7 Steps to Raising Intuitive Eaters

Angela Youngs, PsyD

Teach hunger/fullness cues.
Throughout the day, especially during meal and snack times, prompt your children to check in with their bodies. Are they hungry? How do they know? What signals do their bodies send to them to alert them of hunger? How hungry are they? How do they know when they’re full? Prompting such questions can help teach children the skill of tuning in with themselves. You can model this skill by checking in with your own body out loud. 

Refrain from labeling food “good” or “bad” / “healthy” or “unhealthy.”
We want to avoid placing a value on food, as all food has its place. When we label a food good or bad, we also label the act of consuming it the same way. From there, we begin to internalize our own worth based on our eating behaviors. This can lead to a complicated relationship with food and our bodies. Instead, talk about food serving a variety of purposes. Food can help us grow strong. It can bring people together. It can make our bellies and hearts happy.  

Provide appropriate choices during mealtime to provide practice.
Provide your children with appropriate food choices to allow them to practice responding to their internal body cues. You can ask them to tune into their bodies and decide how much of a food they would like. If possible, provide options during mealtimes to instill a sense of agency and teach decision-making skills. You can also involve them in meal or menu prep. Perhaps you can allow your children to pick a meal once a week and help you prepare it. 

Do not require children to clean their plates.
This requirement can disconnect your children from their natural hunger and fullness cues. Allow your children to stop eating when they’re full to reinforce the act of noticing fullness cues and honoring their bodies. If you’re worried about food waste, you can help them check in with their bodies and decide how much they’d like to serve themselves based on their hunger cues.

Acknowledge when your children engage in intuitive practice.
You can use phrases like, “Nice job checking in with your body!” to reinforce the act of eating intuitively.

Avoid commenting on body size.
Whether the comment is “positive” or “negative,” commenting on your children’s body sizes can lead them to hyper-focus on their own bodies, which can also lead to shame, body hatred, and thinking their body size determines their value. If you would like to compliment or praise your children, look for things that go beyond appearance. You could say, “You are so strong!” “Thank you for setting a good example,” “This was hard, but you didn’t give up,” “You are brave!” 

Reject diet culture yourself by refraining from criticizing your body or discussing diets.
Children are always learning from you, and they hear more than you think.
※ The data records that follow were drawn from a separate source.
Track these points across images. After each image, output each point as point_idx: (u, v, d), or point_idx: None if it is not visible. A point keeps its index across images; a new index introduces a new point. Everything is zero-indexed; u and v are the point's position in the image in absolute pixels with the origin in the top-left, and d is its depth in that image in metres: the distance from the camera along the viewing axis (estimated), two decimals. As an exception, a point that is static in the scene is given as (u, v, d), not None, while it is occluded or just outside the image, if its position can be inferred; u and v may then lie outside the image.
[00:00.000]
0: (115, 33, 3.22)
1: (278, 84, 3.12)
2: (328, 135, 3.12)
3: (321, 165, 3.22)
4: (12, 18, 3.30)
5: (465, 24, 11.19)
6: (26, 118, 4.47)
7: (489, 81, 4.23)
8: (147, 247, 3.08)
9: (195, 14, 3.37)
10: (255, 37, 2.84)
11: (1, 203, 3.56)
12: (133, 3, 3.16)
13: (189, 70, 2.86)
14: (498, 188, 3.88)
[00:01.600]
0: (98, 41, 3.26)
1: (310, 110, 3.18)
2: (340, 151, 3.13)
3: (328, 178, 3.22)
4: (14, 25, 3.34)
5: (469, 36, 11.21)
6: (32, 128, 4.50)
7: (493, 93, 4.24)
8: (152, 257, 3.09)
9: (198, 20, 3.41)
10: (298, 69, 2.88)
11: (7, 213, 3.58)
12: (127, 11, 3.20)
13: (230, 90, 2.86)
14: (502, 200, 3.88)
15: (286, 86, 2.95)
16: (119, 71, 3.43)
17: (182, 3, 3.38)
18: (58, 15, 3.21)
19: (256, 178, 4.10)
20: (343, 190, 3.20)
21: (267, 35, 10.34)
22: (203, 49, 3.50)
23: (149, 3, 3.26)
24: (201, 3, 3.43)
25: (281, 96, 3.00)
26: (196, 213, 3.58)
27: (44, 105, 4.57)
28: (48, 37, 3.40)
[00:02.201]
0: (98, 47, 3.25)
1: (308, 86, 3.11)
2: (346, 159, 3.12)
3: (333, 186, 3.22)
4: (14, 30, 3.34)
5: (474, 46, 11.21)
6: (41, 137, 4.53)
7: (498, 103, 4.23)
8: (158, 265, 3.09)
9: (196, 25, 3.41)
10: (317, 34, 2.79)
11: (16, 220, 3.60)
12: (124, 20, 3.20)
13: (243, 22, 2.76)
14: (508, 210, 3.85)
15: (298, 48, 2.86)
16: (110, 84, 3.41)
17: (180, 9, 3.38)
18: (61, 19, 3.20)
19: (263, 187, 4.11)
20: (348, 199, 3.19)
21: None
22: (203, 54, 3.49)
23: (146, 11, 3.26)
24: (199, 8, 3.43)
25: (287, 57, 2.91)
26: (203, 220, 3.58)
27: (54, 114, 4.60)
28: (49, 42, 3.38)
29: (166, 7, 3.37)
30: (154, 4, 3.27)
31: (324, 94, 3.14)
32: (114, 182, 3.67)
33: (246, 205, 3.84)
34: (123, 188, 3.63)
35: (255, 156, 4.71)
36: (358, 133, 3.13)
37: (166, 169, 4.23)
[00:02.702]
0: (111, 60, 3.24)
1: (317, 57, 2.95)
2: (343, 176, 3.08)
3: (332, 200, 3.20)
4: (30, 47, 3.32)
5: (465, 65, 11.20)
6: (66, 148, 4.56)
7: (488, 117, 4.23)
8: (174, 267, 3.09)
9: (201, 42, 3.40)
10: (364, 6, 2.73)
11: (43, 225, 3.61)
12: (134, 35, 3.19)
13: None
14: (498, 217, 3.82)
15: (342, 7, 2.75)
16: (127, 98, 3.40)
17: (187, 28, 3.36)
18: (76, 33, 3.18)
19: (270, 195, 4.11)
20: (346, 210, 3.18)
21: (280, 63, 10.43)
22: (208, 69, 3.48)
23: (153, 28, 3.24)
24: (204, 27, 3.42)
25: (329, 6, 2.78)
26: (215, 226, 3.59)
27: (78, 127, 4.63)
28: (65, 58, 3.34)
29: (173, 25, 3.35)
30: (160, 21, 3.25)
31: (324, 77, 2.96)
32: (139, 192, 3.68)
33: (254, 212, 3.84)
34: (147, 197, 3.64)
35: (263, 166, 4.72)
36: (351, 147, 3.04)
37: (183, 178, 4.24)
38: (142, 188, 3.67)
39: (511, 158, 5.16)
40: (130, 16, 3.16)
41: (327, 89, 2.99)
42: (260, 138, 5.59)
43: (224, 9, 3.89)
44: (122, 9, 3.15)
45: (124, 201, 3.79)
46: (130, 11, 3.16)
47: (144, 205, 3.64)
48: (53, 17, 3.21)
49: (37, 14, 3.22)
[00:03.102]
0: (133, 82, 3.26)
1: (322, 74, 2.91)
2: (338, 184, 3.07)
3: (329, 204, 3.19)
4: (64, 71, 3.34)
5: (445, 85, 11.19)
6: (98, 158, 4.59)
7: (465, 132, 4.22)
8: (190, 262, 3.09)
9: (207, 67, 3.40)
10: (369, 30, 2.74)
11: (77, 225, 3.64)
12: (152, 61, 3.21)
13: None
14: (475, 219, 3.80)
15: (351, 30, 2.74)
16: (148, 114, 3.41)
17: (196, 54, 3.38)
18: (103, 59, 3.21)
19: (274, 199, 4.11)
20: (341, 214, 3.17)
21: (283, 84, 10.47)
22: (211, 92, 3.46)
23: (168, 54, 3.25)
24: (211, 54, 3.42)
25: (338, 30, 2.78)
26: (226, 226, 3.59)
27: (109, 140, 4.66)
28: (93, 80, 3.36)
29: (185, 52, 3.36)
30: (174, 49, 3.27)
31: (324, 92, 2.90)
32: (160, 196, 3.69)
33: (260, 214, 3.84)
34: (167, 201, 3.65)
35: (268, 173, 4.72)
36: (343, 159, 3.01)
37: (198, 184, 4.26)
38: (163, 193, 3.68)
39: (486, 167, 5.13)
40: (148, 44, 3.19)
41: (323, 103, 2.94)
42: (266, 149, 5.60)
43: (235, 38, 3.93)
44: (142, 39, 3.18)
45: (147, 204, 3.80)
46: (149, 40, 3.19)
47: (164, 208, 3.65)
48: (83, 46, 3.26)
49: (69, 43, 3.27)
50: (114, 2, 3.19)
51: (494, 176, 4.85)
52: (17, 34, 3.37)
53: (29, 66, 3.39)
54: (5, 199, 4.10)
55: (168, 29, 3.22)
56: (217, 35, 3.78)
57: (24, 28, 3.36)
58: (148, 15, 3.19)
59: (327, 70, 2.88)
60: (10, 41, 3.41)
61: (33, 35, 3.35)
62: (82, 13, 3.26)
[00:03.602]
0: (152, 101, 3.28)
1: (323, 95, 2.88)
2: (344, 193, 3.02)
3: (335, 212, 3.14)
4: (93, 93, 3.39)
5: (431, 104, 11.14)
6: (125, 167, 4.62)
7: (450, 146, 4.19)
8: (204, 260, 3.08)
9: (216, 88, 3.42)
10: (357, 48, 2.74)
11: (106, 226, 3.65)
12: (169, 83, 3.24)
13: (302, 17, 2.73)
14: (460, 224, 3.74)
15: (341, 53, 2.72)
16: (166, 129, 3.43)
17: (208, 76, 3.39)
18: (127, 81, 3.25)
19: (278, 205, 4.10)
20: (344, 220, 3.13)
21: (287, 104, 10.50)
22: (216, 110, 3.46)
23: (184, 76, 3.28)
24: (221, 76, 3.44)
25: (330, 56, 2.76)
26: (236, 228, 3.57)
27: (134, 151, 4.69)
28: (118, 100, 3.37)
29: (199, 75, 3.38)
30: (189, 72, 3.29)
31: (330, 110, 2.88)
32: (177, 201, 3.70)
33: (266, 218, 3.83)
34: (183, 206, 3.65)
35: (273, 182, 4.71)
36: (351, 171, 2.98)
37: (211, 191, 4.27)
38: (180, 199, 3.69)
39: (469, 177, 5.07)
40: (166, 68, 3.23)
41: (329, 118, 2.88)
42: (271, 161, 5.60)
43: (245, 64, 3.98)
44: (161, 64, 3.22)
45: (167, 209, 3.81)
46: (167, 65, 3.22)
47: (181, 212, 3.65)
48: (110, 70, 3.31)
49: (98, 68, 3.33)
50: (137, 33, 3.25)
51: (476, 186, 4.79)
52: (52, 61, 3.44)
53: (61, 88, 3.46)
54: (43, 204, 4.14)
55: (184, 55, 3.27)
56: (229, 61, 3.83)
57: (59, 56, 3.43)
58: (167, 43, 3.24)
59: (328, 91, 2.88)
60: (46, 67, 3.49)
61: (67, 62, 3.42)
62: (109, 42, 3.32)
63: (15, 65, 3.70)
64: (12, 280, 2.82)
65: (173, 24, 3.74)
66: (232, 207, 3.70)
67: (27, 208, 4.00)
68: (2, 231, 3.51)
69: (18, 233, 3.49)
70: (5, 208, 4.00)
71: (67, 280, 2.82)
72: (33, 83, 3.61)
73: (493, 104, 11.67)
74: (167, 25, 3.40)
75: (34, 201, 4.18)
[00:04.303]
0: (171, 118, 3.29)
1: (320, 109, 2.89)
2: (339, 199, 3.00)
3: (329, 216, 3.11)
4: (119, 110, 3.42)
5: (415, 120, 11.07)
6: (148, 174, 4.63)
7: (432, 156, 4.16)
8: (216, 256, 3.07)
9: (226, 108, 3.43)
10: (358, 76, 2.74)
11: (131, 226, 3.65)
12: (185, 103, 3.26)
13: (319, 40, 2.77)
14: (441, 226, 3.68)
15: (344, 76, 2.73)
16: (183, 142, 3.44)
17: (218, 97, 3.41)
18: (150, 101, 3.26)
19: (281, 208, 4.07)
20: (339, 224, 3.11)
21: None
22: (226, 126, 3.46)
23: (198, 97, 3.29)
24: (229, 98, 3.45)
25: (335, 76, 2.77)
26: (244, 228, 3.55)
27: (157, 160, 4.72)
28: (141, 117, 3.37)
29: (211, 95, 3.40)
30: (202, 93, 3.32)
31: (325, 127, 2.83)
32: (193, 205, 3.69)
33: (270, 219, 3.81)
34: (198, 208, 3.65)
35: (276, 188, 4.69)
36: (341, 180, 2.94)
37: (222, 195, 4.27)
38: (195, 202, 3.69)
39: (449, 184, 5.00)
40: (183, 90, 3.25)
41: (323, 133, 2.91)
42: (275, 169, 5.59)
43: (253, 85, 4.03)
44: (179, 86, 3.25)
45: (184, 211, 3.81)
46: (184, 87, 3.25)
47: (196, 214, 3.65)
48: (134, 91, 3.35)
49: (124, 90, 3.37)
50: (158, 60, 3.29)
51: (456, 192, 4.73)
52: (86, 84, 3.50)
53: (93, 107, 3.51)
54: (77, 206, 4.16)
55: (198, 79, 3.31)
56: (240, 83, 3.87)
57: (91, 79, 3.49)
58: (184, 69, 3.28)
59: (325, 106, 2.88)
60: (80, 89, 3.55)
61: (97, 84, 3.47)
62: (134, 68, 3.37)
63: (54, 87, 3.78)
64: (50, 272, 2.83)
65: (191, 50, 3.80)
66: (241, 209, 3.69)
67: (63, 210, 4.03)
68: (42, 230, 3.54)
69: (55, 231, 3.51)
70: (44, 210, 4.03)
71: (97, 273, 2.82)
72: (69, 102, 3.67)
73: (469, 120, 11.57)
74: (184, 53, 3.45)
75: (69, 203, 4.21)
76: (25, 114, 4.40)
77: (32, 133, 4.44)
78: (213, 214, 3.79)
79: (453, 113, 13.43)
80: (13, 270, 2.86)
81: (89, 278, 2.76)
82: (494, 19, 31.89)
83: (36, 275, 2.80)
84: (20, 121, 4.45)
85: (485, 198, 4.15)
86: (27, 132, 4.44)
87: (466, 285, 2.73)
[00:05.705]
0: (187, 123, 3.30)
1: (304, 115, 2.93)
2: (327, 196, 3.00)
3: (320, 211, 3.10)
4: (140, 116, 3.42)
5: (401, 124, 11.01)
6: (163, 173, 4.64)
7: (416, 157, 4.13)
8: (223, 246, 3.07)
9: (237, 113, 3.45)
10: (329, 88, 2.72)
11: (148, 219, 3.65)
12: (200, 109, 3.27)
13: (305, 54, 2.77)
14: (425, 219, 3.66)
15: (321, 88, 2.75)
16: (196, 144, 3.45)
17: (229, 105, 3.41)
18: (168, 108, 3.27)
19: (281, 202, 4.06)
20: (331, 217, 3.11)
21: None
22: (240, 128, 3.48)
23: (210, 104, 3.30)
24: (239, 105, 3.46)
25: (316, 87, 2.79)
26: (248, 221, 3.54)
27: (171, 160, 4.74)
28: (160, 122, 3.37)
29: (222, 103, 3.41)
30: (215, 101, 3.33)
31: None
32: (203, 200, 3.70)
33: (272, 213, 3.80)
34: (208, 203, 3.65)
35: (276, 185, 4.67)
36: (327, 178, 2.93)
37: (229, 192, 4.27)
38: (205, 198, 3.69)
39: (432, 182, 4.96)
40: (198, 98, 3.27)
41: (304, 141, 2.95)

If your children hear you criticizing your body or someone else’s body, they may begin to do the same with their own bodies. Instead, model positive body talk by stating things you appreciate about your body that do not relate to appearance. For example, “I really appreciate my arms because they allow me to give you big bear hugs!” or “I love how strong my legs are. They allow me to run and play with you! I always have so much fun when we play!”

It can be challenging to change the way we relate to food and our bodies, but doing so can set your children up for positive body esteem and a healthy relationship with food. If this feels overwhelming, or you would like some additional guidance, reach out to a mental health professional with experience in intuitive eating. You don’t have to navigate it alone.